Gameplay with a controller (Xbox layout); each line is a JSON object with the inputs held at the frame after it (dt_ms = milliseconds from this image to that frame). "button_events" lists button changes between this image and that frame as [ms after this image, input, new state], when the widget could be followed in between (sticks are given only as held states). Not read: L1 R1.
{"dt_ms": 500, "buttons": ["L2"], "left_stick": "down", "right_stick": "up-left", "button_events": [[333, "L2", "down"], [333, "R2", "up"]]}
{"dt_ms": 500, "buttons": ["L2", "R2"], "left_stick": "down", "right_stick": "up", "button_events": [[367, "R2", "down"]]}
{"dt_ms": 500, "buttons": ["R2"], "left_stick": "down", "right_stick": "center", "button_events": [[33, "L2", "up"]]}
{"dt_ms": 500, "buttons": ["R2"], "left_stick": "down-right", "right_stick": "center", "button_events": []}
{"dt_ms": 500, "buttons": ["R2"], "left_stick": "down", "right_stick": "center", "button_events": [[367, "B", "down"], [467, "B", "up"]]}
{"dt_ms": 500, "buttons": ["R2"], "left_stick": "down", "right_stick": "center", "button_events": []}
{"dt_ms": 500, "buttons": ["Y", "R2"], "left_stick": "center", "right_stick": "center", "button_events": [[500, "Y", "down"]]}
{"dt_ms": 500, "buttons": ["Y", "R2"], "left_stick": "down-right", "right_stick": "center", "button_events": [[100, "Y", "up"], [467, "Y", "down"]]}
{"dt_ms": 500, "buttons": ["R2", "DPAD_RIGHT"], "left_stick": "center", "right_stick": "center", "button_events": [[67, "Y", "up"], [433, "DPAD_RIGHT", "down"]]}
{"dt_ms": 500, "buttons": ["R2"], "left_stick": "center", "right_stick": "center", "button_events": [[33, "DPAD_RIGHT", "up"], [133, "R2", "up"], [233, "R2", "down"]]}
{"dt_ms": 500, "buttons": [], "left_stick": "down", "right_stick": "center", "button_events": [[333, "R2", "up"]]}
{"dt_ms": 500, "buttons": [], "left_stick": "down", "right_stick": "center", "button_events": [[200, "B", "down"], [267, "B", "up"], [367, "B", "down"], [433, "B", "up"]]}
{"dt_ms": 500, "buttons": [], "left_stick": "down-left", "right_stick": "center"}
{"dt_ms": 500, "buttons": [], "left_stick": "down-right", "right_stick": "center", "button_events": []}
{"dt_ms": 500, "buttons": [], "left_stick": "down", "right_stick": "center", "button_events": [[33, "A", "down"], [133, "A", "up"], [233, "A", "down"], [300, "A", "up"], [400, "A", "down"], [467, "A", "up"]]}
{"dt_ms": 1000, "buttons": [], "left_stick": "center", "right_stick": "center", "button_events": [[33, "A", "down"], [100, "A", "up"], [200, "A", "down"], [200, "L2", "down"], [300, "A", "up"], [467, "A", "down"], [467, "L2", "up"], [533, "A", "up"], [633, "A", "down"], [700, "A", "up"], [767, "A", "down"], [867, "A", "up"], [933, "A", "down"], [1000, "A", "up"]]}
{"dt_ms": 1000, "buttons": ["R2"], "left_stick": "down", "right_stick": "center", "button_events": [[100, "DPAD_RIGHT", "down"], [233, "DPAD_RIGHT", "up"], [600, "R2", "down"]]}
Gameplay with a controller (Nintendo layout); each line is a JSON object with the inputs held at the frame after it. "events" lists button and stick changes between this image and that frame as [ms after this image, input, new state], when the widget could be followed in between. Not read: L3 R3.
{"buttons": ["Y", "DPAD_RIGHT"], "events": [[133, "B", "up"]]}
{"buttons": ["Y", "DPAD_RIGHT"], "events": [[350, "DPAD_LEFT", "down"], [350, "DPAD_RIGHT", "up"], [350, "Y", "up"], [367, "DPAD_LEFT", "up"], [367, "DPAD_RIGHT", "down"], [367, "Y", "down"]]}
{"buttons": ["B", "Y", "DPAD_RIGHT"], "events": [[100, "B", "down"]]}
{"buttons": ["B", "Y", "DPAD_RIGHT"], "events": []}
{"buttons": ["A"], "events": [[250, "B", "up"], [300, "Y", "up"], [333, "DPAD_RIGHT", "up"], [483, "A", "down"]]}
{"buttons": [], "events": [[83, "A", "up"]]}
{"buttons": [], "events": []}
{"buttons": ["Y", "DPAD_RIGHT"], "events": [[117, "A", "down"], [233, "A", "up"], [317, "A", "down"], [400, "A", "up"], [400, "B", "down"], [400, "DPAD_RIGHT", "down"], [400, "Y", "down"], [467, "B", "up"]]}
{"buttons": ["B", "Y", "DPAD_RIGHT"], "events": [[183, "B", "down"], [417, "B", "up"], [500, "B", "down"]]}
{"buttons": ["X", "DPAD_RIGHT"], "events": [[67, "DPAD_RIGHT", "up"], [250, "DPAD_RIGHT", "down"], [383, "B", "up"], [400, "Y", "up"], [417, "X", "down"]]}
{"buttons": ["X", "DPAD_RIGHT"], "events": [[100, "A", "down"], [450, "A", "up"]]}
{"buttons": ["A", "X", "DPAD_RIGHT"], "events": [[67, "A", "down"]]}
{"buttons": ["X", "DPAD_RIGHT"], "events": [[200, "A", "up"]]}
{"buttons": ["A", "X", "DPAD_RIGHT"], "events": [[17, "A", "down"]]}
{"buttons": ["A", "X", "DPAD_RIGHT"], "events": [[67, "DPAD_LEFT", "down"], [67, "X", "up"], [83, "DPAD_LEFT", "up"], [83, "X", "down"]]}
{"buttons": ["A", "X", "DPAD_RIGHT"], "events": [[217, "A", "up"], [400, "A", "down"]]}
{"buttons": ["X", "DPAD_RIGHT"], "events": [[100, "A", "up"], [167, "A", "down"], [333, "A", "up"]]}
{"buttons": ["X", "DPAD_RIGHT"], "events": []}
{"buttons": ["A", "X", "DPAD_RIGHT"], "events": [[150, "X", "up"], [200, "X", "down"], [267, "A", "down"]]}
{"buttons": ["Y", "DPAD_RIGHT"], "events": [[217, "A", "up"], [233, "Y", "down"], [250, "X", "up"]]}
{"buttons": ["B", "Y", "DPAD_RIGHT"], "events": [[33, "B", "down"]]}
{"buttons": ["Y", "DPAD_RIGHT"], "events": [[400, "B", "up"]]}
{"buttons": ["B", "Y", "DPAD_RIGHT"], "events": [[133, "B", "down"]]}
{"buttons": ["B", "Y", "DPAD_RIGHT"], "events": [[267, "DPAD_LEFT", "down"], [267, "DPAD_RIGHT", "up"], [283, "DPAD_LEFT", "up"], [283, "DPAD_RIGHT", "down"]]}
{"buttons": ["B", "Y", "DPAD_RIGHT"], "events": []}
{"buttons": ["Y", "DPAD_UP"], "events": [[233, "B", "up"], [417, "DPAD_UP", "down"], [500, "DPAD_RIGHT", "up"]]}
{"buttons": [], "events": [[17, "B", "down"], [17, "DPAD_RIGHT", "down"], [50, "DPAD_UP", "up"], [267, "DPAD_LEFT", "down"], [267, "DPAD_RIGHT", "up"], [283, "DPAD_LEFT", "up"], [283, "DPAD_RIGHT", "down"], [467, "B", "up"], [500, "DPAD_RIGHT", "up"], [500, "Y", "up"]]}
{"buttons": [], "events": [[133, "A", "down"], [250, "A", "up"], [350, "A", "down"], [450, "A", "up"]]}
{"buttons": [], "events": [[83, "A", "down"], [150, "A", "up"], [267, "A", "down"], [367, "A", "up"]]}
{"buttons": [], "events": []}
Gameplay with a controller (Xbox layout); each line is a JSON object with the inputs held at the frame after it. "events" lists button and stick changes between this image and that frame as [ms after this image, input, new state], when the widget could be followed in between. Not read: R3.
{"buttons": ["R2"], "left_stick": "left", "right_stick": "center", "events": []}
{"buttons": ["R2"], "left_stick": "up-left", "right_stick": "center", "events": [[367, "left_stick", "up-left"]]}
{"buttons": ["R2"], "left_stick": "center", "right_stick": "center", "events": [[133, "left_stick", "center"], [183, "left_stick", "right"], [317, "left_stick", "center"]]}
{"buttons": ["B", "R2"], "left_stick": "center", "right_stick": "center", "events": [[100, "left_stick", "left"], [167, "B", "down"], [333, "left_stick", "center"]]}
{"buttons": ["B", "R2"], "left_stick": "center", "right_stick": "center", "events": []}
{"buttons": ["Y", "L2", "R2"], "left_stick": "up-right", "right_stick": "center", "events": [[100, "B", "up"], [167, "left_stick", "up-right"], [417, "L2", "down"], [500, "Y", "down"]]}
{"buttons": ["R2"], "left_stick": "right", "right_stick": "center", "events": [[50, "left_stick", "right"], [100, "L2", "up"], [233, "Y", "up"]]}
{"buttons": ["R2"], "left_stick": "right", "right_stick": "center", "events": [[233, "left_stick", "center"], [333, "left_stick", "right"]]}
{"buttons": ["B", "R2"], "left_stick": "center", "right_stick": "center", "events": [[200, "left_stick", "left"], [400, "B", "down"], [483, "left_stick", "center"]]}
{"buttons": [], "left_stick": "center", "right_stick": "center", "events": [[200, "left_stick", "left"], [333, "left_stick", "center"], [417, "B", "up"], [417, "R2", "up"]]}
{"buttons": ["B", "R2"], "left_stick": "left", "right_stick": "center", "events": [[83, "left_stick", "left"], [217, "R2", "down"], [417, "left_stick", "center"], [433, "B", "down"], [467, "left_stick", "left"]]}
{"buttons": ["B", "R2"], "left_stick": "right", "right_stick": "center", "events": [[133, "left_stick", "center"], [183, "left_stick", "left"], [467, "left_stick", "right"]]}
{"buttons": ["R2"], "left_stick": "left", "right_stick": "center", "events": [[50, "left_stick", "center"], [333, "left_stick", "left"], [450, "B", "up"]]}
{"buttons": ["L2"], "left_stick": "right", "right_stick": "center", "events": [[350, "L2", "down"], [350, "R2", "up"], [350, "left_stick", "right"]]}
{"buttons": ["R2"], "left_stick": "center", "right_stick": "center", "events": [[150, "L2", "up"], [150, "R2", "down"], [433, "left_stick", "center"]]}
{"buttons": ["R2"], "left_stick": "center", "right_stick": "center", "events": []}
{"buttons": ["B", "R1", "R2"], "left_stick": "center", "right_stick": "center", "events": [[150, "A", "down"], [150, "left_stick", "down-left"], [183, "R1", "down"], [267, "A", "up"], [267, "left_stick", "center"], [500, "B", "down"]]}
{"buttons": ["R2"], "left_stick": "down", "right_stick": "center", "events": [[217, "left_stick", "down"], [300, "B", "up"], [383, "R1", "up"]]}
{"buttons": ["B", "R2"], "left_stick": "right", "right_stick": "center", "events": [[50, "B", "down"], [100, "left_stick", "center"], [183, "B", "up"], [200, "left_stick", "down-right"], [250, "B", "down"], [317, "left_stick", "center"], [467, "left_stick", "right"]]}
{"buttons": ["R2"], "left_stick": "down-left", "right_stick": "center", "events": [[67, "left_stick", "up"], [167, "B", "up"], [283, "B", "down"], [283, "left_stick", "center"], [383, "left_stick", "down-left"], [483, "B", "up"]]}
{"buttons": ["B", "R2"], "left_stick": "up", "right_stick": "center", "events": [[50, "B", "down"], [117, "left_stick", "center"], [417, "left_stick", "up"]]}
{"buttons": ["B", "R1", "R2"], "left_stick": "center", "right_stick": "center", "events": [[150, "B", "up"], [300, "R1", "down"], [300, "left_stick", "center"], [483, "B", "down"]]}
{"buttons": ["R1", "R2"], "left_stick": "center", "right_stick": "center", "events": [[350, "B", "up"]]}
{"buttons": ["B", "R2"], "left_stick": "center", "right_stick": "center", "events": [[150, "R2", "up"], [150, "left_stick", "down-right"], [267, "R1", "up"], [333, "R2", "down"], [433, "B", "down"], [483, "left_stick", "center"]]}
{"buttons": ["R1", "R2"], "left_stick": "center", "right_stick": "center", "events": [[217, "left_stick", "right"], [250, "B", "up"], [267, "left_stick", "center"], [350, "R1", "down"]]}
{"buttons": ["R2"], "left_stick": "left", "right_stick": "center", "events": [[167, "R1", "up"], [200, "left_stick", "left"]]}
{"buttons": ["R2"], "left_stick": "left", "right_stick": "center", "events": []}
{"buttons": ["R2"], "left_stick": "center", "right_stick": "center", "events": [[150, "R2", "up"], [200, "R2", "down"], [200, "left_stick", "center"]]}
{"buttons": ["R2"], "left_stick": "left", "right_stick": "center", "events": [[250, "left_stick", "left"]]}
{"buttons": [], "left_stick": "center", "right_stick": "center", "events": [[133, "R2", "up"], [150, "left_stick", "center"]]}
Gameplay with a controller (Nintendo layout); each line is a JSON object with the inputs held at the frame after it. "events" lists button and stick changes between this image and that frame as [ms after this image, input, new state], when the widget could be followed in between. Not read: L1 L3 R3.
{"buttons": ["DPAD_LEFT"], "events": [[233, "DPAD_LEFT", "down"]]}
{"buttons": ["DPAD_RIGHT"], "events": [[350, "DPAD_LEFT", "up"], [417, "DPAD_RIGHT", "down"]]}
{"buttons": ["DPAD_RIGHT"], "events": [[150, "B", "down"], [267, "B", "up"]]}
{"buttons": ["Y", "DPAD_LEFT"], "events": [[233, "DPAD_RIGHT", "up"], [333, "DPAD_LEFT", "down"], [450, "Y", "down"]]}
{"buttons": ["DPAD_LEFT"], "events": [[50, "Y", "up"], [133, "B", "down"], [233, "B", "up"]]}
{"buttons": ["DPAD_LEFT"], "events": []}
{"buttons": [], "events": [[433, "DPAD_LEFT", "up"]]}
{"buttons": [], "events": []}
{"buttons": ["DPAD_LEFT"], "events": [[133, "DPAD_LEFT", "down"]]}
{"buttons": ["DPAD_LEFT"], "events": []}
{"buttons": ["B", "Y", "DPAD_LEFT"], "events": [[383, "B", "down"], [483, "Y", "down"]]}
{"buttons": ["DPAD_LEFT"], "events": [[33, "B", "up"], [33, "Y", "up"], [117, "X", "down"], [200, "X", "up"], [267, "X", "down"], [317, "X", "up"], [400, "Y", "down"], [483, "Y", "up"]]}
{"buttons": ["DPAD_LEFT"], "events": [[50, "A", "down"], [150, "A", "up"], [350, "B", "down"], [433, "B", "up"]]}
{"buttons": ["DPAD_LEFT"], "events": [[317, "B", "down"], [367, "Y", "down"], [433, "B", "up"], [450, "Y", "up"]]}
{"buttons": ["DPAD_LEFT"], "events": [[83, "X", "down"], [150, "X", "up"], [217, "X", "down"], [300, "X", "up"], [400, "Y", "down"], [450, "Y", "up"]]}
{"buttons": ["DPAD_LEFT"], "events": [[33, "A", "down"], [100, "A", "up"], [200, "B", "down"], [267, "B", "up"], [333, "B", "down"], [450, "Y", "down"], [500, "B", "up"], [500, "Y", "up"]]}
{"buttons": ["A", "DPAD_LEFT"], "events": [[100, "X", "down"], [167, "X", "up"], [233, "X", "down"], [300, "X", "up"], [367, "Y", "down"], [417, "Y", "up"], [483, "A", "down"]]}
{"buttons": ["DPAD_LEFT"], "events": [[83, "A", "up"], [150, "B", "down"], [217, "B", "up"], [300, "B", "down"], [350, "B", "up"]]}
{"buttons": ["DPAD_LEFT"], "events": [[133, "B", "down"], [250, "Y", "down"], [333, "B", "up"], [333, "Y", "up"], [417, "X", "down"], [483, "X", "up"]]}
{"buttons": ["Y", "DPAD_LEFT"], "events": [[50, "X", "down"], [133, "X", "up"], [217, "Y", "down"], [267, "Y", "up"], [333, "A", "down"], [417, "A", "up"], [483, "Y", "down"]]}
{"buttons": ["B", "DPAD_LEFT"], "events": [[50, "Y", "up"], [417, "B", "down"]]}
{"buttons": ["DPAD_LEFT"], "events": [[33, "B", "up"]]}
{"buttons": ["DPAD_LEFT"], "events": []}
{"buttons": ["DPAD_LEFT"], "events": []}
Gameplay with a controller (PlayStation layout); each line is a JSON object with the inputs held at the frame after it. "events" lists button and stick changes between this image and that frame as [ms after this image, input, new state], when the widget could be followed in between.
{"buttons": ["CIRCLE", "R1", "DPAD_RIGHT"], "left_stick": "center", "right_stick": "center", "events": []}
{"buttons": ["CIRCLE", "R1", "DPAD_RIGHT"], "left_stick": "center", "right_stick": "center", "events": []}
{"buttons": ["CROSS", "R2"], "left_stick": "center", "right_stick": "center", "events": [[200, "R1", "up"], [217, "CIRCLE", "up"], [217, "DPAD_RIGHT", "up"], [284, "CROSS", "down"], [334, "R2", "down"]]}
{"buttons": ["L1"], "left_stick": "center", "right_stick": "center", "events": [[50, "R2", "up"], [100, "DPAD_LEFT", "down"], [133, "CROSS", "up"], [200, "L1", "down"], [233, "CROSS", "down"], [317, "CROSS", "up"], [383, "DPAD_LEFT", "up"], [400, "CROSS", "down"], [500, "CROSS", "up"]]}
--------------------------------------------------
WHAT TO DO
Take every line from the data above that holds "CROSS" and copy it out.

ANSWER FOR THE TASK
{"buttons": ["CROSS", "R2"], "left_stick": "center", "right_stick": "center", "events": [[200, "R1", "up"], [217, "CIRCLE", "up"], [217, "DPAD_RIGHT", "up"], [284, "CROSS", "down"], [334, "R2", "down"]]}
{"buttons": ["L1"], "left_stick": "center", "right_stick": "center", "events": [[50, "R2", "up"], [100, "DPAD_LEFT", "down"], [133, "CROSS", "up"], [200, "L1", "down"], [233, "CROSS", "down"], [317, "CROSS", "up"], [383, "DPAD_LEFT", "up"], [400, "CROSS", "down"], [500, "CROSS", "up"]]}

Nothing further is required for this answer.